It was the 1965 Governor’s Conference. The highest executives of all fifty US states were gathered in Los Angeles for this important annual convening. This year an important topic was on the table: the Vietnam War. With the US nearing the peak of its involvement in Vietnam, the conference attendees were to vote on a resolution to support President Lyndon B. Johnson’s war policy. Attending this conference was Mark Odom Hatfield, Governor of the State of Oregon. A Willamette University professor of political science and former secretary of state, he was the youngest governor in Oregon’s history at just 36 years old. A man of aspiring ambition, few would be surprised when he announced his candidacy for US senator the following year.

But most importantly, Hatfield was a man of firm convictions. He held a steadfast commitment to his Christian faith in all that he did. To him, there was no separation between secular and sacred. As a child, his mother had always repeated the same admonition to him wherever he went: “When you’re out, if all the other kids are doing it and you know it’s wrong, stand alone, or come home.”

On that day in 1965, stand alone he did. Hatfield cast the lone vote against the war.

This was and is a defining moment in Mark O. Hatfield’s political career, and in his life in general. He wholly and unswervingly relied on what he knew was right, and stridently refused to back down. His faith in and commitment to the Kingdom superseded any and all political aspirations or hopes for personal gain. Reverently called “the conscience of the Senate,” Mark Hatfield was truly in a league of his own.

Mark Odom Hatfield was born to Charles Dolen and Dovie E. Odom Hatfield in Dallas, Oregon, on July 12, 1922. Mark greatly appreciated the relational atmosphere of his early days in a small community like Dallas. “From that experience of knowing neighborhood and neighbors came a real sense of community” he said in an interview with Christianity Today. When Mark was five years old, his mother enrolled at Oregon State University to continue her education, and so he and his father went to live with his grandmother. His father continued working in his job as a railroad blacksmith. Upon her graduation, Mark’s mother took a job as a middle school teacher in Salem, and so the family relocated to their new home.

The Hatfields also returned to their Baptist family roots, as they had attended the Methodist church in Dallas in the absence of a Baptist congregation. Mark was greatly influenced by his upbringing in the church, and it served as both a basis and a guide as he would wrestle with his faith throughout the rest of his life. In April of 1935, Mark committed his life to Christ. “It was a very serious thing. In my heart I knew what I was doing—that Jesus Christ was very real, and that he was my Savior,” he recalled. “I was baptized,” he added, “but I don’t recall that it made any major difference in my lifestyle or routine [at that time].”

**Dataset excerpts**
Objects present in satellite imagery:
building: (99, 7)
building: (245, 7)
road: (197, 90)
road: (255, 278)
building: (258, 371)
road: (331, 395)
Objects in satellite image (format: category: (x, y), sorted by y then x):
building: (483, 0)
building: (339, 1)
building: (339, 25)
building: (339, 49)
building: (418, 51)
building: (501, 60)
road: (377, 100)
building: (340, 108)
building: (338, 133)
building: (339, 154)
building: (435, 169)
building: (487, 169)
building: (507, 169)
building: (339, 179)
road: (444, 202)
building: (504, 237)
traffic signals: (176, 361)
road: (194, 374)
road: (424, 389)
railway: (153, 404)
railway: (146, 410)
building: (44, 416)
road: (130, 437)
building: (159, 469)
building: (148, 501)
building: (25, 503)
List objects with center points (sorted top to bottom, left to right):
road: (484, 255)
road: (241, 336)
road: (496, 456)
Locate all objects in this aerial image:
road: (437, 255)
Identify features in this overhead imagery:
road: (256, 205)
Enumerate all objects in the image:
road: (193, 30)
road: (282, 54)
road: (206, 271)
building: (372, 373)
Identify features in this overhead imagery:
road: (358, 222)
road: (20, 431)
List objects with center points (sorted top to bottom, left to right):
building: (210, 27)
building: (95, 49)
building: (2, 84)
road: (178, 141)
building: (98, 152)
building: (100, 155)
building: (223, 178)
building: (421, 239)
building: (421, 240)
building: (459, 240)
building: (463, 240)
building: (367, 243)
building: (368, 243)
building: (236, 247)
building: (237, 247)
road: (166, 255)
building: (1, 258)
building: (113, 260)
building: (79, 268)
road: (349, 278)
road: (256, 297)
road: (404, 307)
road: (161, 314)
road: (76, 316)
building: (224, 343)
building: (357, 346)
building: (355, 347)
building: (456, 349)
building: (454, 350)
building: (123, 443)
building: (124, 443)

**Work instructions**
Answer these from the Hatfield biography above:
(a) In which city was the 1965 Governor's Conference held?
(b) What was the job of Hatfield's father?
(c) In what month and year did Hatfield commit his life to Christ?

**Right answer**
(a) Los Angeles
(b) Railroad blacksmith
(c) April 1935